Simply put: it was a really hot but really confusing encounter. And most of the people I have told about it agree with the hot stuff and don’t totally understand why I’m all hung up on random details.

Call me a traditional sap, but the asshole don’t kiss me.

To be fair, it didn’t fit in completely with what we were doing. He came home with me and one of my friends had fallen asleep on my carpet. So we were sort of quietly sitting up on my bed and talking.

It’s been a while, so I forget the context, but I remember telling him that I didn’t know how to place him because I didn’t know what he wanted.

“You know what I want,” he said, “but it’s more fun not giving myself that.”

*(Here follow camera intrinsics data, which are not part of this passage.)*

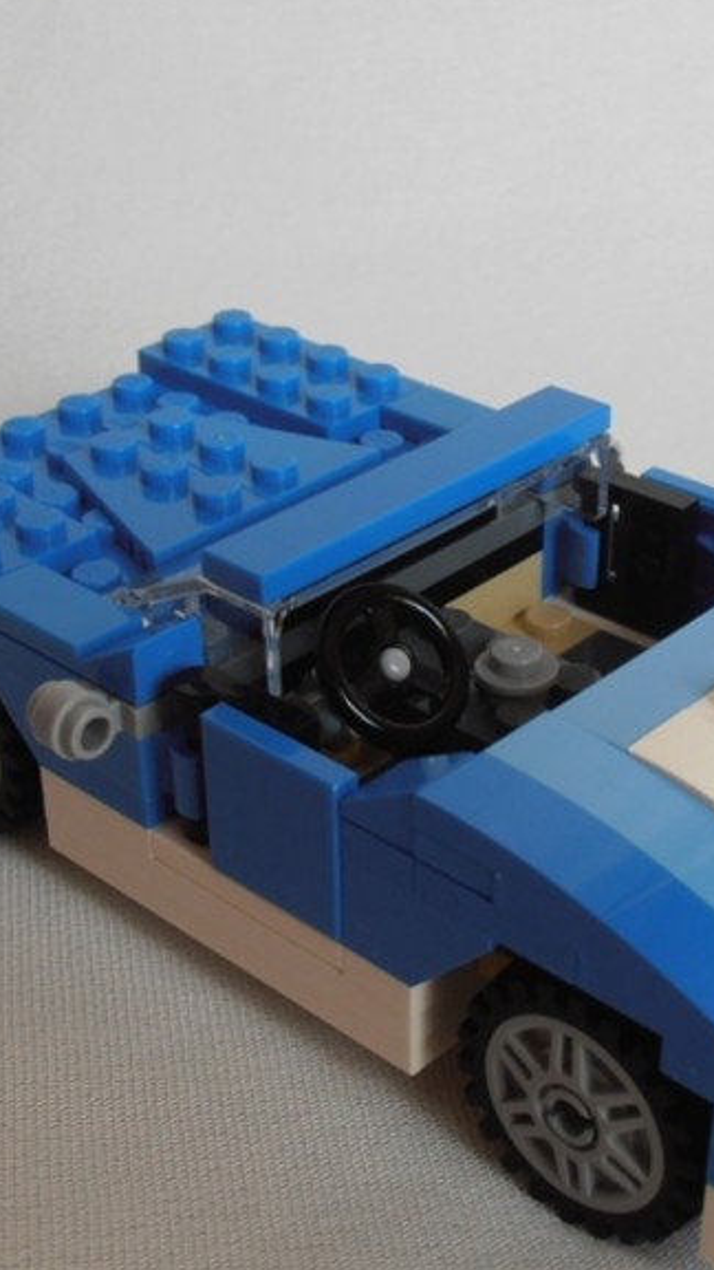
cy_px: 676
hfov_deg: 19.1
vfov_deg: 33.3
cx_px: 428
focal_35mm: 63
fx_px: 2120
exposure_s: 1/60
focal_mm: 6.61
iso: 80
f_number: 3.9
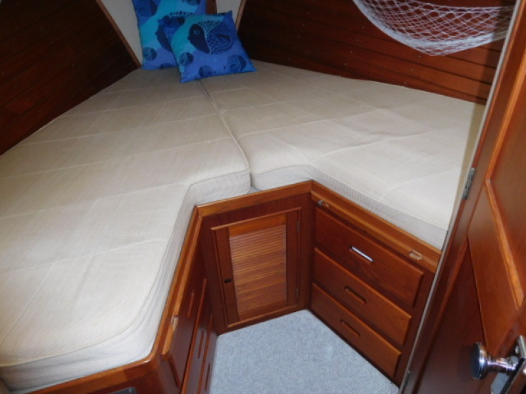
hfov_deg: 69.4
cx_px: 263
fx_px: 380
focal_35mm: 25
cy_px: 197
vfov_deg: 54.9
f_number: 3.4
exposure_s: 1/30
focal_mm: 4.5
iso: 200
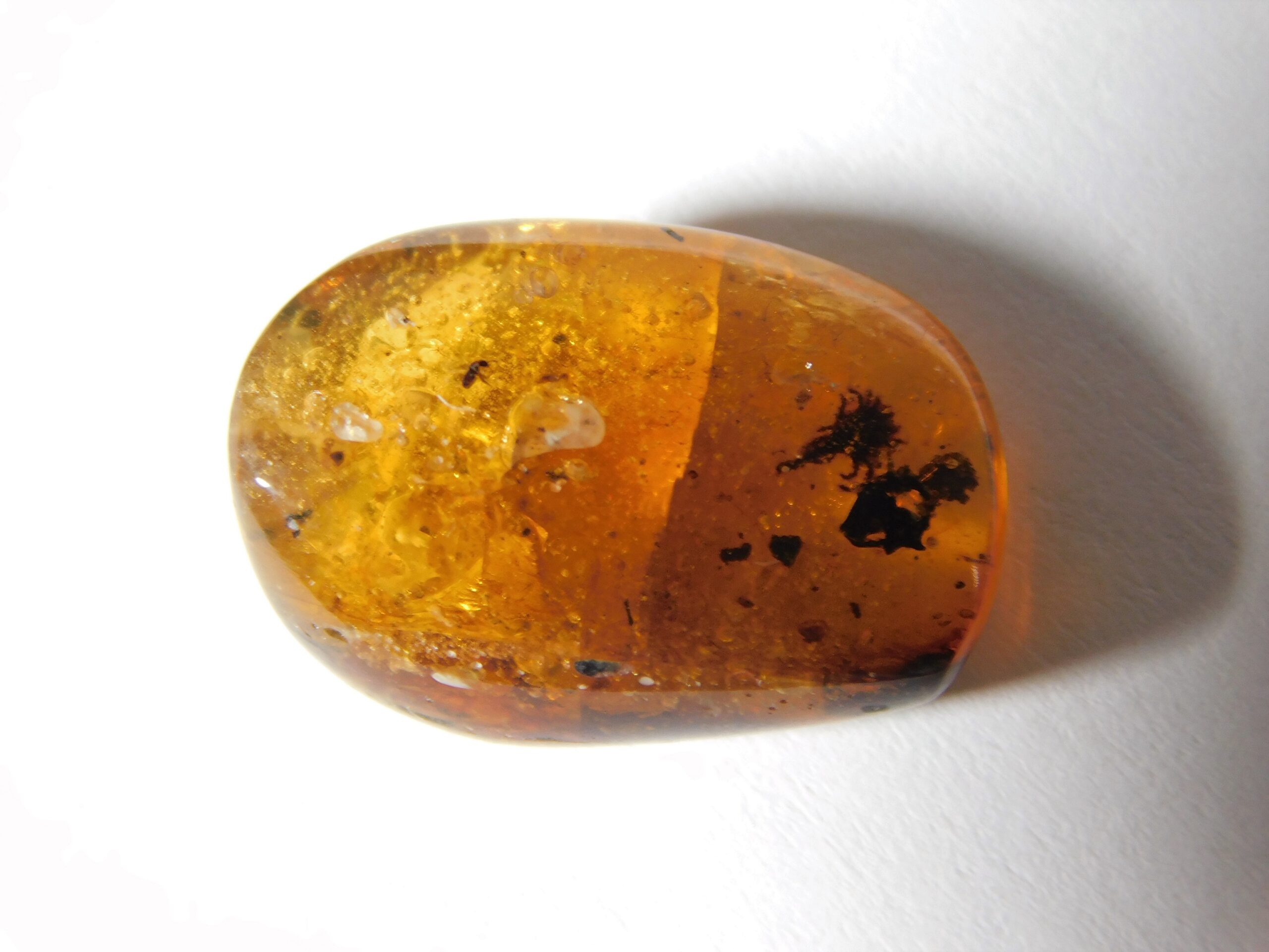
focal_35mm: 202
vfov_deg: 7.4
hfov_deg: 9.8
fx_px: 7405
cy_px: 476
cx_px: 634
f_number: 5.4
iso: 180
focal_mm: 35.9
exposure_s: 1/30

And he held me down, eased my skirt up, and proceeded to edge me like I never have been before. He was firm but still sensual. The whole time I was desperately attempting to stay quiet and, just as I was teetering right at the edge, he stopped. He grinned, pulled the sheets up, and tucked me in.

“See?” I could see his smirk in the darkness. “It’s a lot more fun when I just tease you.”

And he left. I laid there in shock for a while, frustrated and awed.

On a ton of levels, I find that whole interaction incredibly hot. But I guess there’s still part of me that’s stupidly hung up on insecurities that he must not respect me, even when I know that isn’t true.